> [Supplied data]
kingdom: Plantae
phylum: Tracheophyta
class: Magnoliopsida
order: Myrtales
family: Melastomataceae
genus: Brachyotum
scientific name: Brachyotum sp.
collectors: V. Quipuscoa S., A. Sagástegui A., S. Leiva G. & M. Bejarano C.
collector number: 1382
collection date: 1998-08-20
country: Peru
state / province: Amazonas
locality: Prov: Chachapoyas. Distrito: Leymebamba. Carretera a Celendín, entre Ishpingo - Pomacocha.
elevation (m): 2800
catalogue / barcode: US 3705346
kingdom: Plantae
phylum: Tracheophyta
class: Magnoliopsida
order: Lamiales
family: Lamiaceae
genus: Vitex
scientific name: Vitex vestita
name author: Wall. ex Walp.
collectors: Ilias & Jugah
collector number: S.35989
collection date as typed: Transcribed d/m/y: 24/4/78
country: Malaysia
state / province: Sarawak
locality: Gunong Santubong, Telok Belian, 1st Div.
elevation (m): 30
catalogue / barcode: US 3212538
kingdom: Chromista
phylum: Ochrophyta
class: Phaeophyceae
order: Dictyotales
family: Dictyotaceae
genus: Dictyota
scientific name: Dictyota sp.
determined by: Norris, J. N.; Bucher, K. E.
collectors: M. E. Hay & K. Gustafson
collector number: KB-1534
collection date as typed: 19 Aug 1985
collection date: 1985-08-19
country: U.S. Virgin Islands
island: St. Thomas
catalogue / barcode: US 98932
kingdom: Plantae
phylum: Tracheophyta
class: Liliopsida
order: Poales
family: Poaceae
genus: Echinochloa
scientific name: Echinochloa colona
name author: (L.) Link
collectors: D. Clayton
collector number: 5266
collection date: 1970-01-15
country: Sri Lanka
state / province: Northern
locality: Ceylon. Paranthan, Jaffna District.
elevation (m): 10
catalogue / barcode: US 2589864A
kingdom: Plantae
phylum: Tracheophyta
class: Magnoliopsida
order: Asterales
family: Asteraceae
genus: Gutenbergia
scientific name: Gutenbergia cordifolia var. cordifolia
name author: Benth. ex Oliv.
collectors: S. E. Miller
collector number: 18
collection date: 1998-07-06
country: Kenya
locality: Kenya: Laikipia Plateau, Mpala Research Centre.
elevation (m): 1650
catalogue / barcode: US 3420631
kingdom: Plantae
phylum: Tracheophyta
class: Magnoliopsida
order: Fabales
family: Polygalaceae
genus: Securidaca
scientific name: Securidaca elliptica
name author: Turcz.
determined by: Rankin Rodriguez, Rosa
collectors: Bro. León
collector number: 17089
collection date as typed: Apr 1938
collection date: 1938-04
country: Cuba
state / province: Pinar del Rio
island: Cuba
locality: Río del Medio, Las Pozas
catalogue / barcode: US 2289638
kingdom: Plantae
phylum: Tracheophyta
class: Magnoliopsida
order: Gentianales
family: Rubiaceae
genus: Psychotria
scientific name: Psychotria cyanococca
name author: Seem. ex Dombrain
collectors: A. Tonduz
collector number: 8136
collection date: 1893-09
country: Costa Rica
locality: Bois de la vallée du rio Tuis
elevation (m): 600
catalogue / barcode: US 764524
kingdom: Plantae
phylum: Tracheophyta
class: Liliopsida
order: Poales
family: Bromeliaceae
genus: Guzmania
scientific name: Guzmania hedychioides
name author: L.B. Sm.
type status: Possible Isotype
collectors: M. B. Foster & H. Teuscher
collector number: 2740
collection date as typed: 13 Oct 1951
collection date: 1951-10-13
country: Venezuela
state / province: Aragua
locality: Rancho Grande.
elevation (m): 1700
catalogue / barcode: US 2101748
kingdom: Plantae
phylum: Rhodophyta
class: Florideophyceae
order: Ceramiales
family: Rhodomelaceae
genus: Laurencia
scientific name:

> [What is required] Copy out all of the material above, swapping each "collectors" for "collected by" and leaving everything else as it is.

> [Task result]
kingdom: Plantae
phylum: Tracheophyta
class: Magnoliopsida
order: Myrtales
family: Melastomataceae
genus: Brachyotum
scientific name: Brachyotum sp.
collected by: V. Quipuscoa S., A. Sagástegui A., S. Leiva G. & M. Bejarano C.
collector number: 1382
collection date: 1998-08-20
country: Peru
state / province: Amazonas
locality: Prov: Chachapoyas. Distrito: Leymebamba. Carretera a Celendín, entre Ishpingo - Pomacocha.
elevation (m): 2800
catalogue / barcode: US 3705346
kingdom: Plantae
phylum: Tracheophyta
class: Magnoliopsida
order: Lamiales
family: Lamiaceae
genus: Vitex
scientific name: Vitex vestita
name author: Wall. ex Walp.
collected by: Ilias & Jugah
collector number: S.35989
collection date as typed: Transcribed d/m/y: 24/4/78
country: Malaysia
state / province: Sarawak
locality: Gunong Santubong, Telok Belian, 1st Div.
elevation (m): 30
catalogue / barcode: US 3212538
kingdom: Chromista
phylum: Ochrophyta
class: Phaeophyceae
order: Dictyotales
family: Dictyotaceae
genus: Dictyota
scientific name: Dictyota sp.
determined by: Norris, J. N.; Bucher, K. E.
collected by: M. E. Hay & K. Gustafson
collector number: KB-1534
collection date as typed: 19 Aug 1985
collection date: 1985-08-19
country: U.S. Virgin Islands
island: St. Thomas
catalogue / barcode: US 98932
kingdom: Plantae
phylum: Tracheophyta
class: Liliopsida
order: Poales
family: Poaceae
genus: Echinochloa
scientific name: Echinochloa colona
name author: (L.) Link
collected by: D. Clayton
collector number: 5266
collection date: 1970-01-15
country: Sri Lanka
state / province: Northern
locality: Ceylon. Paranthan, Jaffna District.
elevation (m): 10
catalogue / barcode: US 2589864A
kingdom: Plantae
phylum: Tracheophyta
class: Magnoliopsida
order: Asterales
family: Asteraceae
genus: Gutenbergia
scientific name: Gutenbergia cordifolia var. cordifolia
name author: Benth. ex Oliv.
collected by: S. E. Miller
collector number: 18
collection date: 1998-07-06
country: Kenya
locality: Kenya: Laikipia Plateau, Mpala Research Centre.
elevation (m): 1650
catalogue / barcode: US 3420631
kingdom: Plantae
phylum: Tracheophyta
class: Magnoliopsida
order: Fabales
family: Polygalaceae
genus: Securidaca
scientific name: Securidaca elliptica
name author: Turcz.
determined by: Rankin Rodriguez, Rosa
collected by: Bro. León
collector number: 17089
collection date as typed: Apr 1938
collection date: 1938-04
country: Cuba
state / province: Pinar del Rio
island: Cuba
locality: Río del Medio, Las Pozas
catalogue / barcode: US 2289638
kingdom: Plantae
phylum: Tracheophyta
class: Magnoliopsida
order: Gentianales
family: Rubiaceae
genus: Psychotria
scientific name: Psychotria cyanococca
name author: Seem. ex Dombrain
collected by: A. Tonduz
collector number: 8136
collection date: 1893-09
country: Costa Rica
locality: Bois de la vallée du rio Tuis
elevation (m): 600
catalogue / barcode: US 764524
kingdom: Plantae
phylum: Tracheophyta
class: Liliopsida
order: Poales
family: Bromeliaceae
genus: Guzmania
scientific name: Guzmania hedychioides
name author: L.B. Sm.
type status: Possible Isotype
collected by: M. B. Foster & H. Teuscher
collector number: 2740
collection date as typed: 13 Oct 1951
collection date: 1951-10-13
country: Venezuela
state / province: Aragua
locality: Rancho Grande.
elevation (m): 1700
catalogue / barcode: US 2101748
kingdom: Plantae
phylum: Rhodophyta
class: Florideophyceae
order: Ceramiales
family: Rhodomelaceae
genus: Laurencia
scientific name:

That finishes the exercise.